Buyer’s Remorse: Peruvians Demand Marxist President Resign Less than a Year into Term

A woman holds signs during a protest against the governement of Peru's President Pedro Cas
ERNESTO BENAVIDES/AFP via Getty Images

Thousands of Peruvians continued to take the streets on Wednesday demanding the resignation of Marxist President Pedro Castillo over skyrocketing costs of living, fuel, and fertilizer.

A failed attempt to impose a curfew that explicitly suspended constitutional rights did nothing to quell the protests and instead exacerbated them, leading to a reported death toll of six. Protesters and members of Congress called for Castillo’s resignation on Thursday, less than a year after Castillo won a narrow victory against conservative presidential candidate Keiko Fujimori and less than a month after a second attempt to impeach him failed.

The Peruvian Institute of Studies published a poll report in March that indicated Castillo’s approval rating sat at a low 24.2 percent, a 3.9-percent drop when weighted against his February approval rate of 28.1 percent. Another poll found nearly 60 percent of Peru’s citizens want Castillo to resign from the presidency.

In a video interview, Jorge Muñoz, mayor of Peru’s capital city of Lima, described the future of Castillo’s presidency as a “chronicle of a death foretold,” in reference to Gabriel García Márquez’s 1981 novel.

“Sooner or later,” he predicted, “Pedro Castillo will end up leaving.”

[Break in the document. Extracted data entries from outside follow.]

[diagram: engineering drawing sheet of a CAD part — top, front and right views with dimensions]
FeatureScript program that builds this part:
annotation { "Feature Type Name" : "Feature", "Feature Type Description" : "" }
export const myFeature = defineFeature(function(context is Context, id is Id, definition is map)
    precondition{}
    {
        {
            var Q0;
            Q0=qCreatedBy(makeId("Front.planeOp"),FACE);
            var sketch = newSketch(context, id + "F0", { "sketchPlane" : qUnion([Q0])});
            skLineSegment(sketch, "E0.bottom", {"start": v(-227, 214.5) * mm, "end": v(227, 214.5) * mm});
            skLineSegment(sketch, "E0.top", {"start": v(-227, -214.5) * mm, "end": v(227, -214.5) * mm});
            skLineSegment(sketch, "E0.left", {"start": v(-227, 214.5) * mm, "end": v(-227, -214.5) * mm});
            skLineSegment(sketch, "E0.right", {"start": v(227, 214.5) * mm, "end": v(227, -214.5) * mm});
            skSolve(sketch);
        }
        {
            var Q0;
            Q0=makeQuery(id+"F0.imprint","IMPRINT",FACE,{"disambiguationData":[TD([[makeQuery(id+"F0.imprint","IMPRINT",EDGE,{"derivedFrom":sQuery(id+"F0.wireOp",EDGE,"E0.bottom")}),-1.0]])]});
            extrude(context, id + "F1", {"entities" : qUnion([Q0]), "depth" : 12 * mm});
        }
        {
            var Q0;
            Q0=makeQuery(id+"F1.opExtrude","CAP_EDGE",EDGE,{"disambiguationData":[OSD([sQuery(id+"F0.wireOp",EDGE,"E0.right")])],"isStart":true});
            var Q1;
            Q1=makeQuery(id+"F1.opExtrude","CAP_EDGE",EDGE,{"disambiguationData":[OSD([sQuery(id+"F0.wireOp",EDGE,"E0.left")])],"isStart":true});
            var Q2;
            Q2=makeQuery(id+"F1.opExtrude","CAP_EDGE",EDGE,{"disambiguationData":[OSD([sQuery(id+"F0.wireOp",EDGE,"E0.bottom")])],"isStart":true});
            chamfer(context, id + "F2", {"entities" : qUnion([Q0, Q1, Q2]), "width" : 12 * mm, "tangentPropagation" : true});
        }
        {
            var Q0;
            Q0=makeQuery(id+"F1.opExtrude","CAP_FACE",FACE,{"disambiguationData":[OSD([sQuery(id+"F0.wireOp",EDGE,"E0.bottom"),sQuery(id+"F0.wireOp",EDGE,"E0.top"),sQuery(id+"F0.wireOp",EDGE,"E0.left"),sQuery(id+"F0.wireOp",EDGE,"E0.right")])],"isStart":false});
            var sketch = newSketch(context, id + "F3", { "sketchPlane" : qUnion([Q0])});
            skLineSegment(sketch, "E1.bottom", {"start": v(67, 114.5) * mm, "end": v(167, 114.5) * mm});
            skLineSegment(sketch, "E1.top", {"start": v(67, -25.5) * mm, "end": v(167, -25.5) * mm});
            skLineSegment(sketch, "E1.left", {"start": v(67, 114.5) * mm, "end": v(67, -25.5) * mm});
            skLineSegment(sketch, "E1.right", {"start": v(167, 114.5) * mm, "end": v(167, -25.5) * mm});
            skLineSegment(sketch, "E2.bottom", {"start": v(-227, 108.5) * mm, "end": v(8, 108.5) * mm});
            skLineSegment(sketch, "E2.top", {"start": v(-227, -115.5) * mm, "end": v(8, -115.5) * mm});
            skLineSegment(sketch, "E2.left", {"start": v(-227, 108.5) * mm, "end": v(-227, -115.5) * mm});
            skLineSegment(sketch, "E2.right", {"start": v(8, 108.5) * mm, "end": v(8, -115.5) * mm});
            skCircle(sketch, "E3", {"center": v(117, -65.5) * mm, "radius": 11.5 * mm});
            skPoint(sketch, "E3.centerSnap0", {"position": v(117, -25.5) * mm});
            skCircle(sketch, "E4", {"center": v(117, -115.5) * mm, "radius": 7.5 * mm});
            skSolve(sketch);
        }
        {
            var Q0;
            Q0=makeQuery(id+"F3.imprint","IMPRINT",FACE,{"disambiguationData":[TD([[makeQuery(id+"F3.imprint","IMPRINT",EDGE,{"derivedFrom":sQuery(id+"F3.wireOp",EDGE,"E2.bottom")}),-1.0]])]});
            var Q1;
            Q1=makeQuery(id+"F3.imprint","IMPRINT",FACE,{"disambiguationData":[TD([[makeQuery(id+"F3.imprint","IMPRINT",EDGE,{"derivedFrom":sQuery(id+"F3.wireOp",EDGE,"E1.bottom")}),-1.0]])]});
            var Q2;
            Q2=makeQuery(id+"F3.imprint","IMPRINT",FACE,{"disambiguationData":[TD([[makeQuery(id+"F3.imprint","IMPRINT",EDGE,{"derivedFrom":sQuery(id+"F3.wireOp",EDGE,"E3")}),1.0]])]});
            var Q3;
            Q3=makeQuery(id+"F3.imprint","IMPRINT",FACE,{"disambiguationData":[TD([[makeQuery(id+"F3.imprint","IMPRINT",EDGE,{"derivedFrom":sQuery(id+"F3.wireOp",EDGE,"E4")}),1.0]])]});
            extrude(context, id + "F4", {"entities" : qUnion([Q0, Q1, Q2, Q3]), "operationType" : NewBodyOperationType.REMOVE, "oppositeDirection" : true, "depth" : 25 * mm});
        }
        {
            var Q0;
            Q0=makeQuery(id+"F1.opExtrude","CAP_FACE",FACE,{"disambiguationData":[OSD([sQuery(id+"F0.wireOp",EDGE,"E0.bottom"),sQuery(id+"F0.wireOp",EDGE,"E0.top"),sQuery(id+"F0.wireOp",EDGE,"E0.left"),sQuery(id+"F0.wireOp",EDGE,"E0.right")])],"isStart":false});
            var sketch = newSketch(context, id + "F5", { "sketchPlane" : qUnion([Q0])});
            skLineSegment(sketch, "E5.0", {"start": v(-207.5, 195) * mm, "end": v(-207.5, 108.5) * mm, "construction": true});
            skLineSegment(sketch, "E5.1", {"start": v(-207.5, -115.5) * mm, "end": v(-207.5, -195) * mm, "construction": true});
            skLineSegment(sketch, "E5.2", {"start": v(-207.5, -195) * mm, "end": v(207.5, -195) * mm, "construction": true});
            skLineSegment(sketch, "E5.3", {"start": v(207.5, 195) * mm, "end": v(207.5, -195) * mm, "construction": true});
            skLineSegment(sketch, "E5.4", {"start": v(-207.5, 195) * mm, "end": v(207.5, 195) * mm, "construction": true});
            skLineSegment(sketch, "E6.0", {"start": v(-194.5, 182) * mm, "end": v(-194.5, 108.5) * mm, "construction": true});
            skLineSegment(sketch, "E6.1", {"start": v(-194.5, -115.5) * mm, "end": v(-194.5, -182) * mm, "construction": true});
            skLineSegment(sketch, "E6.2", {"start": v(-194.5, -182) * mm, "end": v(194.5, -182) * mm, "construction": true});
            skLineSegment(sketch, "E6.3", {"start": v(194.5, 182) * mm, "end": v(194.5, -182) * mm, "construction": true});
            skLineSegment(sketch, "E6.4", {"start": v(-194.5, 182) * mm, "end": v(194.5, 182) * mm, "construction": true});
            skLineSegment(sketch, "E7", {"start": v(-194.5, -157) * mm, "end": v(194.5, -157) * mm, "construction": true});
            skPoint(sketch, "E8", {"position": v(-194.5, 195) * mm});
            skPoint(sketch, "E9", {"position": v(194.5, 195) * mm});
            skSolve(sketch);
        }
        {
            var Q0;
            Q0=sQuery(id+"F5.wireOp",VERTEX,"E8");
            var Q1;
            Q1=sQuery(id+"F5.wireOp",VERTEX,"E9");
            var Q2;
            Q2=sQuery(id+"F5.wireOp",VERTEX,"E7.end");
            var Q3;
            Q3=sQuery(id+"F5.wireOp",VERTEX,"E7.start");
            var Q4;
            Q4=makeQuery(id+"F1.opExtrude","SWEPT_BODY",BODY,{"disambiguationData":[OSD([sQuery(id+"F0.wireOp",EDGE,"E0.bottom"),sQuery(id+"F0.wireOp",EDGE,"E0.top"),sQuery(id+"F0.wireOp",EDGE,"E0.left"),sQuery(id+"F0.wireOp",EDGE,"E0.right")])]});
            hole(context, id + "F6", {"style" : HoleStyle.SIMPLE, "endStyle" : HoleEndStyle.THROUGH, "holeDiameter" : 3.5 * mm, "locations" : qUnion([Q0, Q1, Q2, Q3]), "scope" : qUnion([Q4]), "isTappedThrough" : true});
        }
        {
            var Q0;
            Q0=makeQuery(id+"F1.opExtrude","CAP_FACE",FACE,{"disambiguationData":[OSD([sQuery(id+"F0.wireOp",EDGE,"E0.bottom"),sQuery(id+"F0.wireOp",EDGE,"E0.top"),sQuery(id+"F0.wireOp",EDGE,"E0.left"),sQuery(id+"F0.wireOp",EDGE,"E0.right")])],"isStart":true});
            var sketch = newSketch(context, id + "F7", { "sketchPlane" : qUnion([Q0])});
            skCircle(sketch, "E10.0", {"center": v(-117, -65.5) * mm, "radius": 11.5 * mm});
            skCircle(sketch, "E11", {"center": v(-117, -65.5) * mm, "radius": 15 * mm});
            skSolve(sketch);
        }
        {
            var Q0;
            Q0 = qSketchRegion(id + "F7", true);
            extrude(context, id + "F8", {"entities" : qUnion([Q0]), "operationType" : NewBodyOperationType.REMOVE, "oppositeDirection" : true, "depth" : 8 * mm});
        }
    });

The Panamericana Sur highway, located in the southern department (a state-level division) of Ica, remained blocked by protesters on Thursday, who agreed to grant a two-hour truce in order to let stranded civilians go through with their vehicles. The arrival of Alfonso Chávarry, Peru’s interior minister, to the zone has not deterred the participants of the blockade — who remain firm even after a 5.4 magnitude quake took place in the late evening hours of the 6th of April.

In the early hours of April 7, the Peruvian state-owned TVPeru reported the protesters had agreed to a five-day truce on the highway.

If the government does not meet their demands by the end of the five days, the protests, organizers vow, will continue. The ongoing nationwide transportation strike, which started on March 28, remains ongoing, also hindering commerce and transport.

In addition to the ongoing intense protests, Castillo faces an upcoming rally by members of the Peruvian education union, who accuse Castillo of not having kept his promises, such as improving the teachers’ wages and allocating ten percent of the country’s GDP in education.

Alejandro Salas, Peru’s current culture minister, stated that Castillo has no intention of resigning this week.

“There is no way. President Castillo is solid, President Castillo has the strength of democracy,” Salas asserted.

Daniel Salaverry, former president of the Peruvian Congress currently serving as presidential adviser, also stated that Pedro Castillo has no intentions to resign. “Any possibility that the president takes a decision such as that [resigning] is discarded,” he said.

Salaverry also said he recommended Castillo renew his cabinet — meaning retire every member and refill the positions. If Castillo takes this route, this would be the fifth renewal of his cabinet officials since he took office.

In contrast, Aníbal Torres, Peru’s current prime minister, did not discard the possibility of Castillo’s resignation.

“Well, in Peru everything is possible. I say again that this is nothing new in the country. We have had five presidents and three Congresses in five years,” Torres observed.

Torres himself stated that he does not intend to resign to his position as Peru’s premier.

Since 2017, Peruvians have lived through five years of an ongoing political crisis and unstable government that has made them go through five different presidents over the past six years — three of them alone during the span of a single week in November 2020.

Castillo, who ran with the Marxist Free Peru party, narrowly won the 2021 elections amidst a shroud of controversy and fraud allegations. His arrival to the presidency has left an already shaky Peru even more unstable, with many of his ministers constantly resigning. In less than a year as president, Castillo has had to replace his entire cabinet of ministers four times and has gone through two impeachment processes.

Castillo attempted to create distance between himself and the authoritarian regimes of Cuba, Venezuela, and Nicaragua this year by stating that he hoped Peru would not follow their “models” – a concession to the high unpopularity of leftist politics in the country generally – for which socialist dictator Nicolás Maduro accused him of being part of a “failed and cowardly” left. Fujimori, the candidate Castillo narrowly defeated, is the daughter of former conservative president Alberto Fujimori and a three-time presidential election loser.

In the event of Castillo’s resignation, Dina Boularte, Peru’s current vice-president, would assume the country’s presidency, and early elections would have to take place.